Astrid UX advisor: AI critique on every UI pull request

Status: Delivered (skill scaffold)
CAS: CAS-2743
Delivered: 2026-05-14
PRs: #727

What’s new

Astrid (the Reader) now has an astrid-ux-advisor skill that lets her review screenshots from a UI PR and post a ranked list of UX issues a real user would notice — critical, major, or minor — before the PR merges. This is an advisory layer on top of the mechanical gates (Loki visual diff, Playwright sanity, axe accessibility): Astrid adds the judgment that deterministic tools can’t provide. Her output is a PR comment tagged [UX Advisor — advisory only], not a merge blocker.

How to use it

Astrid’s skill is advisory and does not block merge on its own. When triggered on a UI PR:

Astrid receives the PR diff, new screenshots (from Loki or Playwright CI artifacts), the affected route names, and relevant component snippets.
She identifies UX issues a real user would file and ranks them: Critical (blocks usage) / Major (degrades UX) / Minor (polish).
For each finding she cites the element or route, explains the failure mode in one sentence, and suggests a fix shape in one sentence.
The output is posted as a PR comment. Eivind reviews and triages the findings before approving.

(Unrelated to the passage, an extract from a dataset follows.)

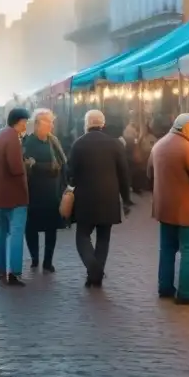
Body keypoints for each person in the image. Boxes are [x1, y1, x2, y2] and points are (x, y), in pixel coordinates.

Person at [147, 113, 189, 305]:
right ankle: (186, 293)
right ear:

The skill is loaded via Astrid’s existing subscription mechanism — no changes to her agent configuration were required. Dispatch wiring (the GitHub Action or Paperclip routine that fires Astrid when screenshots are ready) is a follow-on step.

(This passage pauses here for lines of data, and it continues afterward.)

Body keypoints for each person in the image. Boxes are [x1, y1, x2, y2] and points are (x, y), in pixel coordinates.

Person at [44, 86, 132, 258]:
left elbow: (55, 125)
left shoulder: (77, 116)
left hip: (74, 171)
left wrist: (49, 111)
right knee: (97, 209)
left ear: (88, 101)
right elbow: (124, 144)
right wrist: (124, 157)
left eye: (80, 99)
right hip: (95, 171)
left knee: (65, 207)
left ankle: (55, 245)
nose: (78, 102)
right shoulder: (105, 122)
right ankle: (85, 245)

What changed under the hood

.agents/skills/astrid-ux-advisor/SKILL.md — New skill defining the system prompt, input schema (pr_diff, screenshots, routes, component_snippets), output schema (finding list with severity + citation + fix shape), and the PR comment template including the [UX Advisor — advisory only] tag.
Reuses existing Astrid infrastructure from CAS-2664 (project awareness, screenshot vision, LocalCli routing) — no new model spend.

Why we built it

Loki catches pixel-level drift; axe catches accessibility violations. Neither catches the UX judgment calls — a button that is technically correct but confusingly labelled, a flow that works but overwhelms the user, a state transition that is logically sound but visually disorienting. Eivind’s manual walk catches these, but Eivind can only walk a PR when he’s explicitly invited and the simulator build succeeds. Astrid provides the judgment layer from screenshots alone, without a device, in seconds. The two signals (Eivind’s walk + Astrid’s critique) give the CTO a richer picture of a UI PR than either signal alone.

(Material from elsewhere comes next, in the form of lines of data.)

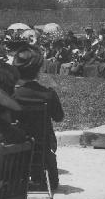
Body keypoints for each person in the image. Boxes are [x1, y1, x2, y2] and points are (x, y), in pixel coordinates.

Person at [12, 45, 65, 190]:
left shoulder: (11, 96)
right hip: (43, 145)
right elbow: (59, 117)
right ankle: (40, 174)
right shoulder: (48, 94)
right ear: (38, 71)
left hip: (17, 147)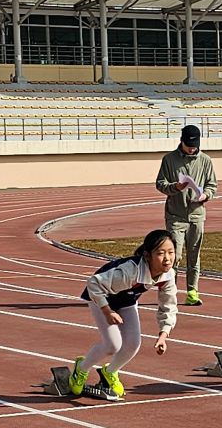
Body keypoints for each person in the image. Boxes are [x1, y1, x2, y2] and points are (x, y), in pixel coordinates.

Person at [69, 229, 177, 401]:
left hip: (126, 301)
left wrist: (163, 335)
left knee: (133, 344)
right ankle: (80, 370)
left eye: (171, 252)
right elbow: (93, 283)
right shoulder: (130, 272)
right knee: (113, 344)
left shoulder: (168, 275)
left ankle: (109, 372)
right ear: (147, 255)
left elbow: (169, 306)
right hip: (100, 297)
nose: (167, 259)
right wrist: (107, 311)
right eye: (160, 253)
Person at [156, 124, 214, 306]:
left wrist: (205, 195)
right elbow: (160, 183)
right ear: (181, 141)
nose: (192, 148)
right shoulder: (169, 159)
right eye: (189, 144)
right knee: (175, 255)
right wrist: (175, 187)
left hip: (197, 215)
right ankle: (170, 290)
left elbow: (212, 185)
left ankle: (192, 291)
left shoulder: (205, 160)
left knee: (194, 255)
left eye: (195, 145)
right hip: (176, 215)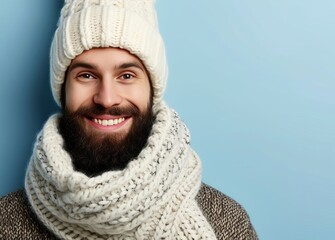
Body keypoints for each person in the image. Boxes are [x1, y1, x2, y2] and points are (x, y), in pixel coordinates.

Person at [0, 0, 258, 239]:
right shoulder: (7, 223)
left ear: (152, 90)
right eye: (86, 76)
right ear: (63, 90)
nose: (107, 98)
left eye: (126, 76)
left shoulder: (225, 221)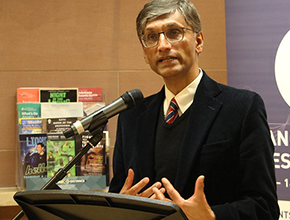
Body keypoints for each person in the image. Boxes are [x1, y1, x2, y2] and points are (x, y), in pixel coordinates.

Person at [108, 0, 280, 219]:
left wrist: (211, 216)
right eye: (152, 37)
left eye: (174, 32)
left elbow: (264, 207)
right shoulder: (131, 117)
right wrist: (118, 207)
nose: (163, 45)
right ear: (145, 52)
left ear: (198, 41)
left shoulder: (242, 108)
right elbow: (118, 196)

Known limitations / follow-on work

The dispatch trigger (GitHub Action workflow_run or Paperclip routine that fires Astrid when CI screenshots are ready) is not yet wired. Saga owns this follow-on work.
End-to-end verification (Astrid posting a real advisory comment on a real PR) is pending the dispatch trigger.
Astrid’s system prompt is a first draft; Folke will refine it after seeing the first few real outputs.